### [PROBLEM DESCRIPTION]
Leaving the pictures aside, return the listing exactly as it appears.

### [PROVIDED DATA]
▬▬▬▬▬▬▬▬▬▬

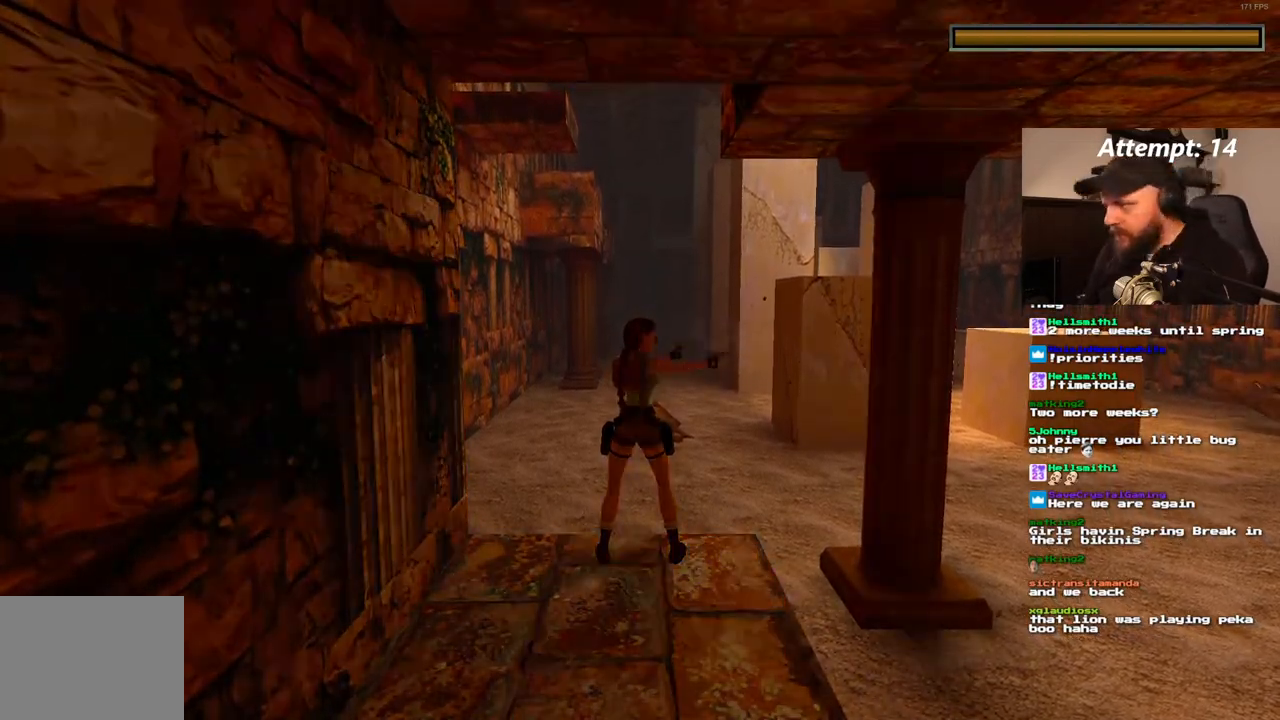
Gameplay with a controller (PlayStation layout); each line is a JSON object with the inputs held at the frame after it (dt_ms = milliseconds from this image to that frame). "events" lists button and stick changes between this image and that frame as [ms after this image, input, new state], when the widget could be followed in between. Not read: CROSS L3 R3.
{"dt_ms": 1000, "buttons": ["DPAD_UP", "DPAD_RIGHT"], "left_stick": "center", "right_stick": "center", "events": [[183, "DPAD_UP", "down"], [467, "DPAD_RIGHT", "down"]]}
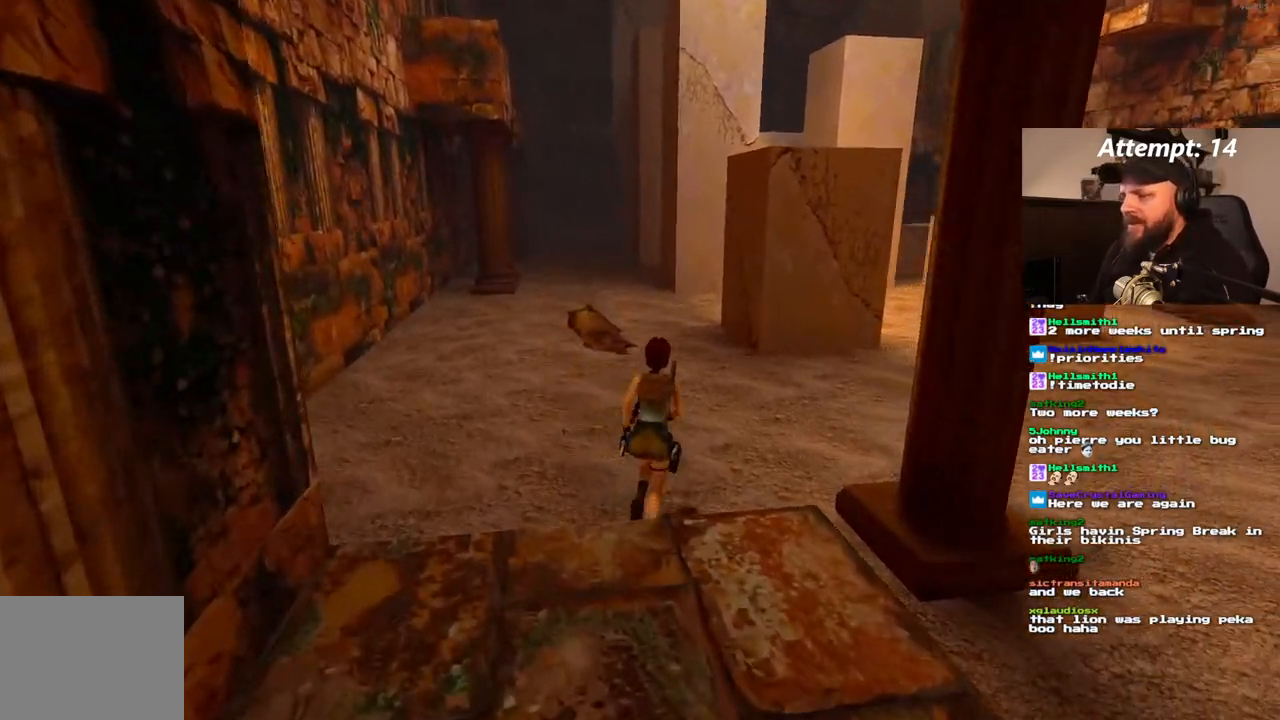
{"dt_ms": 500, "buttons": ["SQUARE", "DPAD_UP"], "left_stick": "center", "right_stick": "center"}
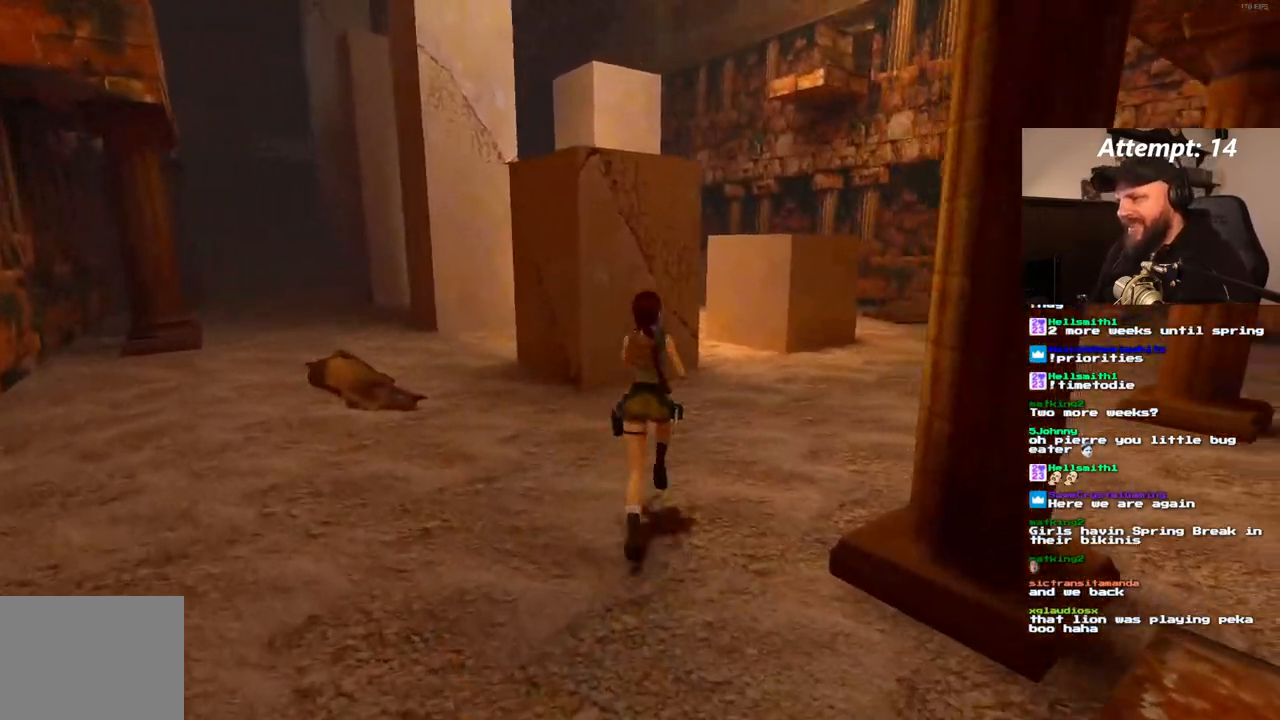
{"dt_ms": 500, "buttons": ["SQUARE", "DPAD_UP"], "left_stick": "center", "right_stick": "center"}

▬▬▬▬▬▬▬▬▬▬

### [OUTPUT OF THE EXERCISE]
Gameplay with a controller (PlayStation layout); each line is a JSON object with the inputs held at the frame after it (dt_ms = milliseconds from this image to that frame). "events" lists button and stick changes between this image and that frame as [ms after this image, input, new state], when the widget could be followed in between. Not read: CROSS L3 R3.
{"dt_ms": 1000, "buttons": ["DPAD_UP", "DPAD_RIGHT"], "left_stick": "center", "right_stick": "center", "events": [[183, "DPAD_UP", "down"], [467, "DPAD_RIGHT", "down"]]}
{"dt_ms": 500, "buttons": ["SQUARE", "DPAD_UP"], "left_stick": "center", "right_stick": "center"}
{"dt_ms": 500, "buttons": ["SQUARE", "DPAD_UP"], "left_stick": "center", "right_stick": "center"}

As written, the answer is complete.